A Question of Trust Between Banks
Maybe the realization that the Fed has no magic wand is what has everyone surprised here.
Already there is speculation that the Fed Cash Proposal May Not Be Enough:
The plan may not matter much, said Richard Yamarone, chief economist at Argus Research in New York. "It doesn't address the underlying problem here, which is trust," Yamarone said. "Banks don't want to lend to each other because they don't know what the counterparties own and, in all actuality, they don't even know what they own and they don't even know how to price it."
What's The Right Question?
Is the question about trust or is the question about insolvency, or is that really the same question?

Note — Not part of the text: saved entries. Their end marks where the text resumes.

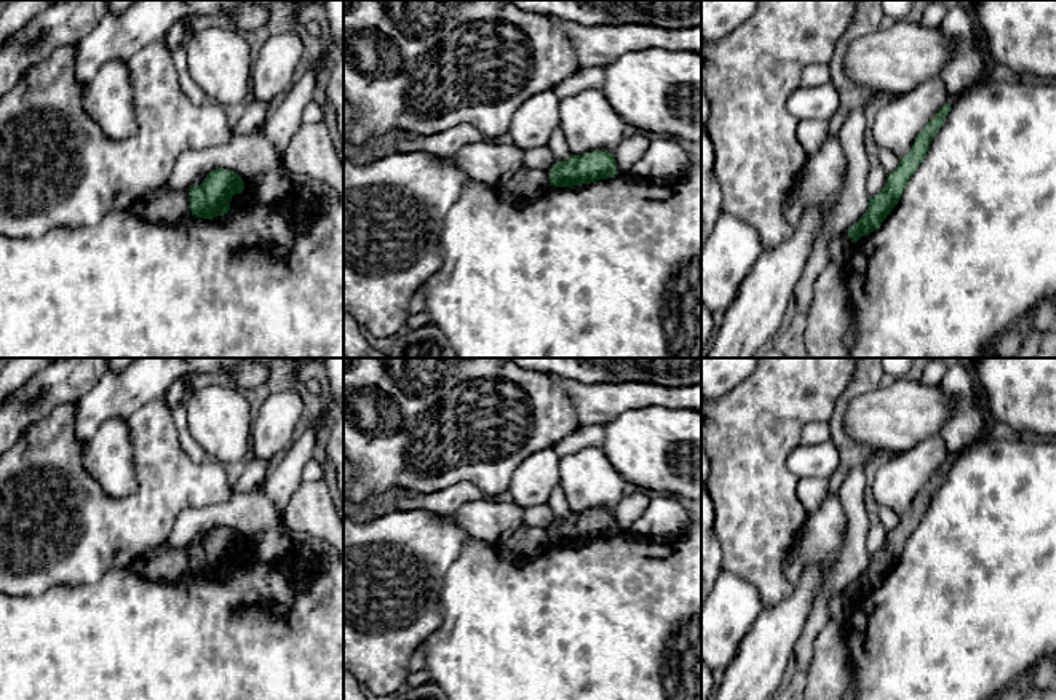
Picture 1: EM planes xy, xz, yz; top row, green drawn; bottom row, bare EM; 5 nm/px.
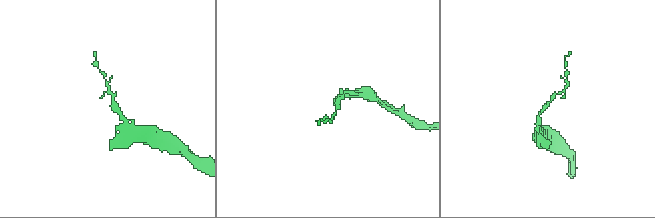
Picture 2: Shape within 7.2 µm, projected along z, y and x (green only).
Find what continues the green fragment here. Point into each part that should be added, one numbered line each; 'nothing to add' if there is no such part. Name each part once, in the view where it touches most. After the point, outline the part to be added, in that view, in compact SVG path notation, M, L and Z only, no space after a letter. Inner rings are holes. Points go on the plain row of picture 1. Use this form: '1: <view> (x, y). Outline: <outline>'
nothing to add

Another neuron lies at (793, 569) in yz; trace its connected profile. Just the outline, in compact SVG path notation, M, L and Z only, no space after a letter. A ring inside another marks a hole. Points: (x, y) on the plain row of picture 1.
M797 542L791 547L784 561L784 577L789 583L796 583L802 574L800 559L797 555Z

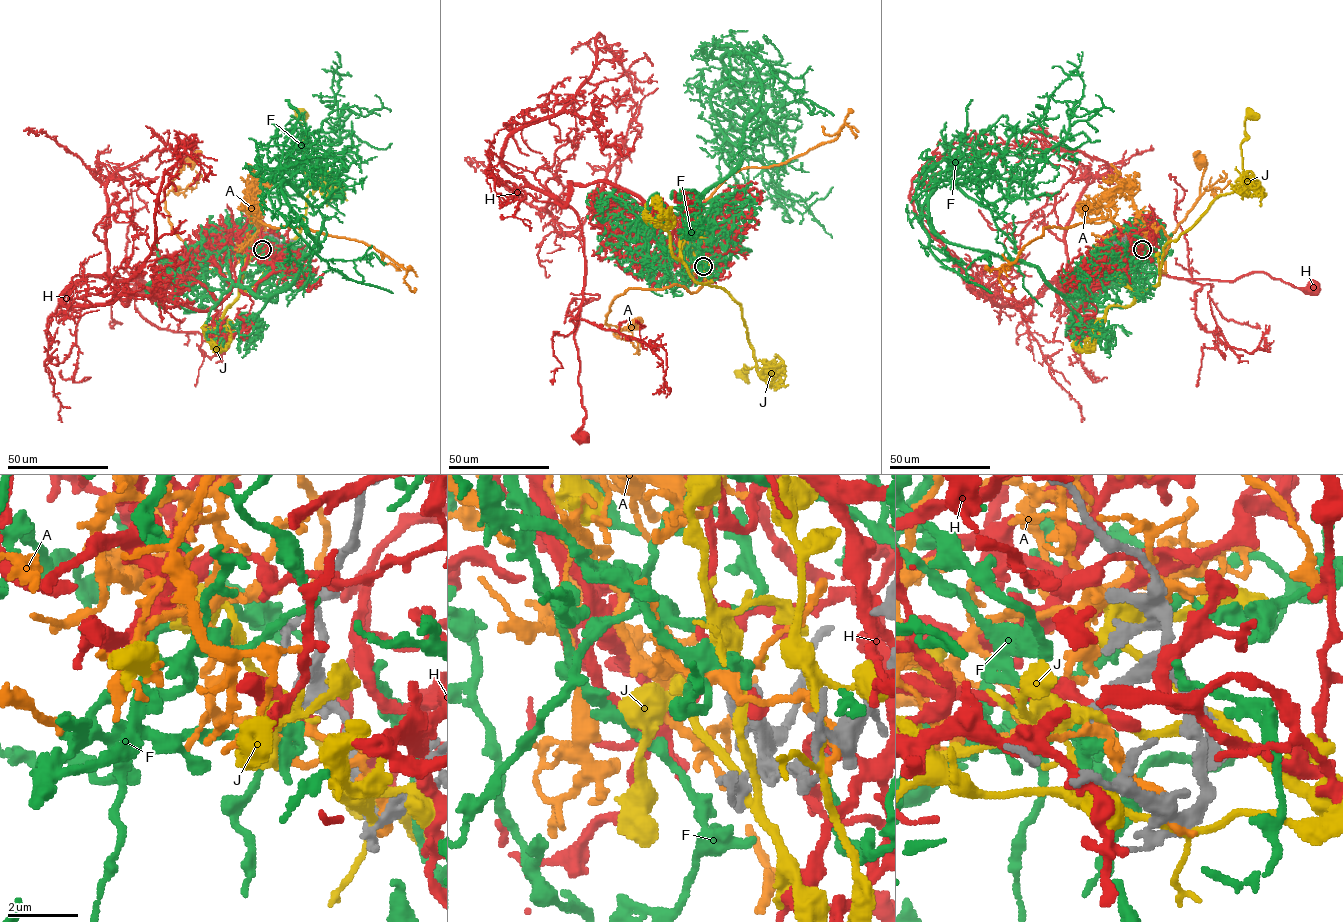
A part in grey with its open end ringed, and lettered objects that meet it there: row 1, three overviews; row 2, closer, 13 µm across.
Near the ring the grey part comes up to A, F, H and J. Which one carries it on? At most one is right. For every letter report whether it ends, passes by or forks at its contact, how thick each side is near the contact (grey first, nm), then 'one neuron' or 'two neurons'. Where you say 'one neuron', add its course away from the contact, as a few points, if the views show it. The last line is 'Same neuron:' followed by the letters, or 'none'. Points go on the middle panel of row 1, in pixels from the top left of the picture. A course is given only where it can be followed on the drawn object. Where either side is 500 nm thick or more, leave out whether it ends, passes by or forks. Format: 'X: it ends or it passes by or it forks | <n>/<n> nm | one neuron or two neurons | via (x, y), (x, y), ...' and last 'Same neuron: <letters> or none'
A: it forks | 320/360 nm | two neurons
F: it forks | 280/360 nm | one neuron | via (703, 266), (679, 214), (739, 164), (760, 90), (728, 52), (719, 130), (816, 220)
H: it passes by | 400/280 nm | two neurons
J: it forks | 360/360 nm | two neurons
Same neuron: F

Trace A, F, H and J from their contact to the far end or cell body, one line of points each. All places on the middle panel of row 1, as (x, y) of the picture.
A: (703, 266), (708, 279), (695, 292), (672, 284), (628, 288), (617, 295), (605, 323), (623, 329), (632, 326)
F: (703, 266), (679, 214), (739, 164), (760, 90), (728, 52), (719, 130), (816, 220)
H: (704, 266), (679, 218), (605, 181), (568, 181), (566, 206), (557, 202), (575, 211), (583, 241), (582, 437)
J: (704, 266), (711, 282), (706, 284), (722, 287), (740, 306), (756, 360), (751, 368), (744, 365), (740, 374)

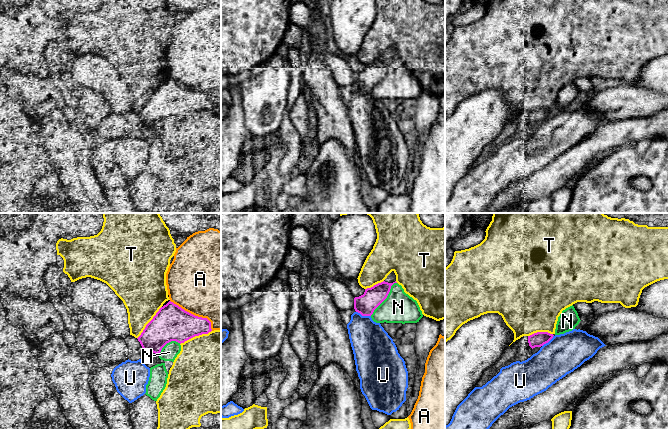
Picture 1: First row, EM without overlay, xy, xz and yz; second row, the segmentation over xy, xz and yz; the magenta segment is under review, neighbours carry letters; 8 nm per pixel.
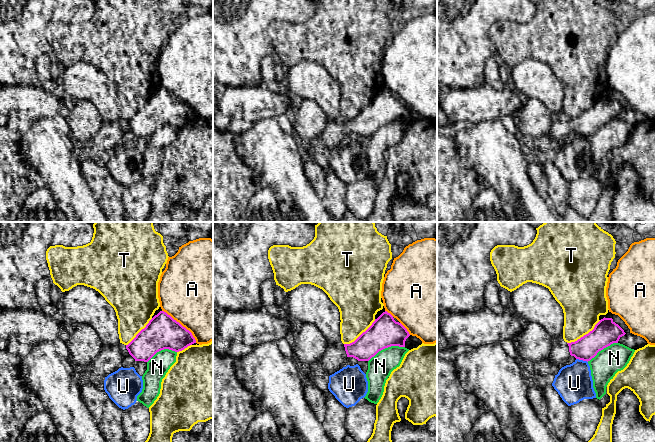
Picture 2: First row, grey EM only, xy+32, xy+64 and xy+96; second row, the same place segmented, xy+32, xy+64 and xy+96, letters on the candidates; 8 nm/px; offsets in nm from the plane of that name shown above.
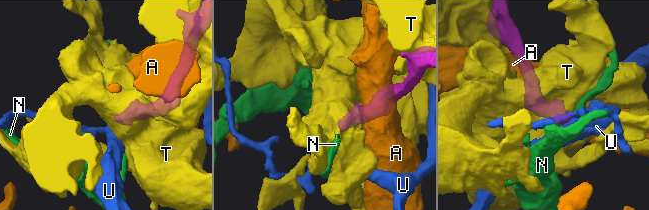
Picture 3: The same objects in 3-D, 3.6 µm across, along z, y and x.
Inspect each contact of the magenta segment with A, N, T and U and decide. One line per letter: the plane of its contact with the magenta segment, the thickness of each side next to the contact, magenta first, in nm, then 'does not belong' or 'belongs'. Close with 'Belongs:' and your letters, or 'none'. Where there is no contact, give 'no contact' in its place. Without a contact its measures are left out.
A: xy | 280/500 nm | does not belong
N: xz | 160/240 nm | does not belong
T: xy | 280/360 nm | does not belong
U: xz | 160/320 nm | does not belong
Belongs: none

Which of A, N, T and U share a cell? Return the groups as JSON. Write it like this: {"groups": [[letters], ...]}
{"groups": [["A"], ["N"], ["T"], ["U"]]}

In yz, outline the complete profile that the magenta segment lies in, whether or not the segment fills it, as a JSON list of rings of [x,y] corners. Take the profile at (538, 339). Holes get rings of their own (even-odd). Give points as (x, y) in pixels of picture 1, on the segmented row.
[[[537,332],[528,336],[529,346],[533,349],[535,347],[541,347],[544,344],[548,343],[552,338],[553,334],[548,332]]]

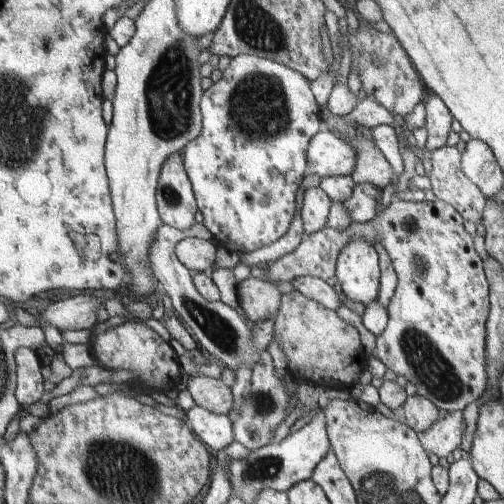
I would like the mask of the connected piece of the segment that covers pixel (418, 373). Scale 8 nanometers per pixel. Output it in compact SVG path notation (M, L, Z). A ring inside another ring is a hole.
M392 199L389 205L382 210L382 213L377 215L368 227L363 226L360 222L353 221L345 230L335 230L333 227L325 227L315 234L305 236L301 241L301 244L285 256L282 256L277 261L274 261L267 267L267 276L269 282L277 281L292 281L300 276L313 275L317 278L324 278L329 280L336 276L337 261L340 252L353 240L365 238L372 243L381 243L383 250L386 250L387 256L391 261L392 267L396 274L396 285L394 288L393 296L389 299L386 313L388 316L385 328L383 332L376 337L375 356L377 356L381 362L389 368L391 372L394 372L396 376L403 376L405 380L411 382L416 388L416 394L421 395L423 398L429 399L442 414L461 411L469 402L477 400L479 396L484 392L486 372L483 370L483 340L487 340L487 331L483 328L483 322L487 322L487 283L481 270L481 259L475 252L473 244L471 244L471 236L463 230L461 226L461 216L457 214L457 211L449 206L446 202L436 199L434 202L423 201L421 203L415 203L410 201L400 201L399 199Z

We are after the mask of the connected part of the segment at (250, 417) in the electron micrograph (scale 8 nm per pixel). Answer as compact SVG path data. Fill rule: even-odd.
M266 350L253 368L252 391L242 405L240 417L233 421L236 440L250 451L268 445L273 440L277 428L283 424L283 420L287 422L292 420L287 414L287 406L289 406L289 398L287 398L285 386L275 376L273 358L271 358L269 350Z

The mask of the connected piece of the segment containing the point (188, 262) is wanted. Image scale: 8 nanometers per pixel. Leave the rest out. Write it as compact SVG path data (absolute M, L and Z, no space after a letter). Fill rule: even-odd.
M189 237L177 245L181 262L194 273L207 272L217 262L217 245L214 240Z

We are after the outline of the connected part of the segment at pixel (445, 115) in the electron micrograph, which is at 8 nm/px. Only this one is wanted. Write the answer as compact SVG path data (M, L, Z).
M429 94L426 98L424 109L424 127L427 131L424 147L427 148L429 154L432 150L445 145L452 116L443 101L435 94Z

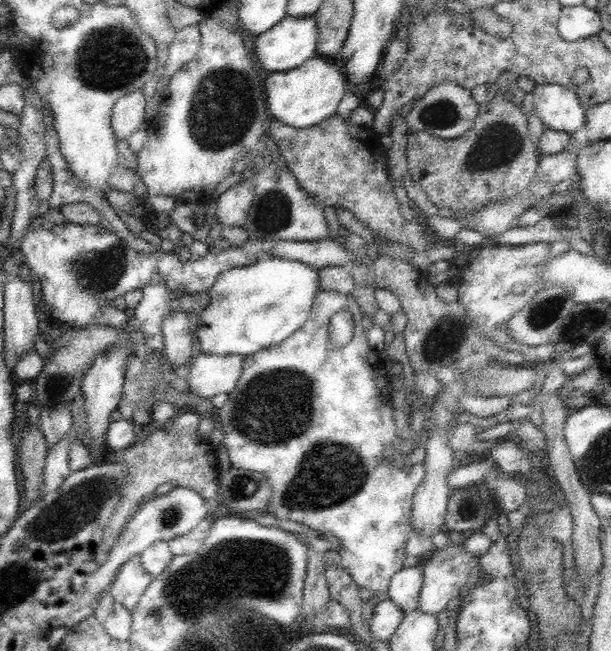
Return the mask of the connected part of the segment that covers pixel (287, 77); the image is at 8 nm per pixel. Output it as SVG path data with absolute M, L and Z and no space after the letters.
M318 55L288 72L272 72L264 82L268 115L270 119L276 119L294 128L314 126L335 114L346 94L347 83L348 78L340 72L338 65Z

Sometimes it's hard to know what the proper question even is, but this Question from Todd pretty much sums it up for me:
"Between the coordinated agendas, discount window collateral changes, invisible hands, super-fund conduits, sub-prime bailout plans and now, the biggest act of international economic cooperation since the 9/11 terrorist attacks, you can't help but wonder what the heck the Fed sees that the markets, 5% off their highs, have yet to price in?"
I think that's a rhetorical question, as I discussed in Global Coordinated Panic, but perhaps others disagree.
Given that economists were almost unanimous in predicting a 25 basis point cut, why should there have been such a huge selloff? And then why the gap and crap with the latest Bernanke surprise party? Was no one really surprised? Was this a pretend surprise? Did everyone want a bigger surprise? Was everyone surprised at 8:30 AM but unsurprised an hour later?
Who was surprised and why?
The questions keep mounting up here. For an entertaining perspective on all these questions I recommend reading Fed's Expected Cut Spurs Shoulda-Woulda-Couldas by Caroline Baum.
So much disappointment in so many quarters over something so expected. Go figure.
- The stock market was disappointed.
- The TV commentators were disappointed.
- Economists were disappointed.
- Money managers were disappointed.
- Even money markets were disappointed with the cut.
- And yours truly was disappointed at the wave of disappointment.
The only people who weren't disappointed but were surprised nonetheless were bond investors, who sent Treasuries soaring.
Maybe all the disappointment was just a dose of reality creeping in. Investors are looking for the magic bullet that would make everything OK, encourage banks to lend (a lower rate would help), heal the wounds in the home-loan market, wipe away the accumulated debt of consumers and put the economy back on track. Alas, there is no such tool in the Fed's arsenal.
That there is no magic wand in the Fed's arsenal should not be such a great revelation but perhaps it is. The number of people that have emailed me recently describing the Fed's ability and willingness to inflate forever and for the market to respond favorably to that stimulus is staggering.
Maybe the realization that the Fed has no magic wand is what has everyone surprised here. And if you can't trust the grand wizard, who can you trust?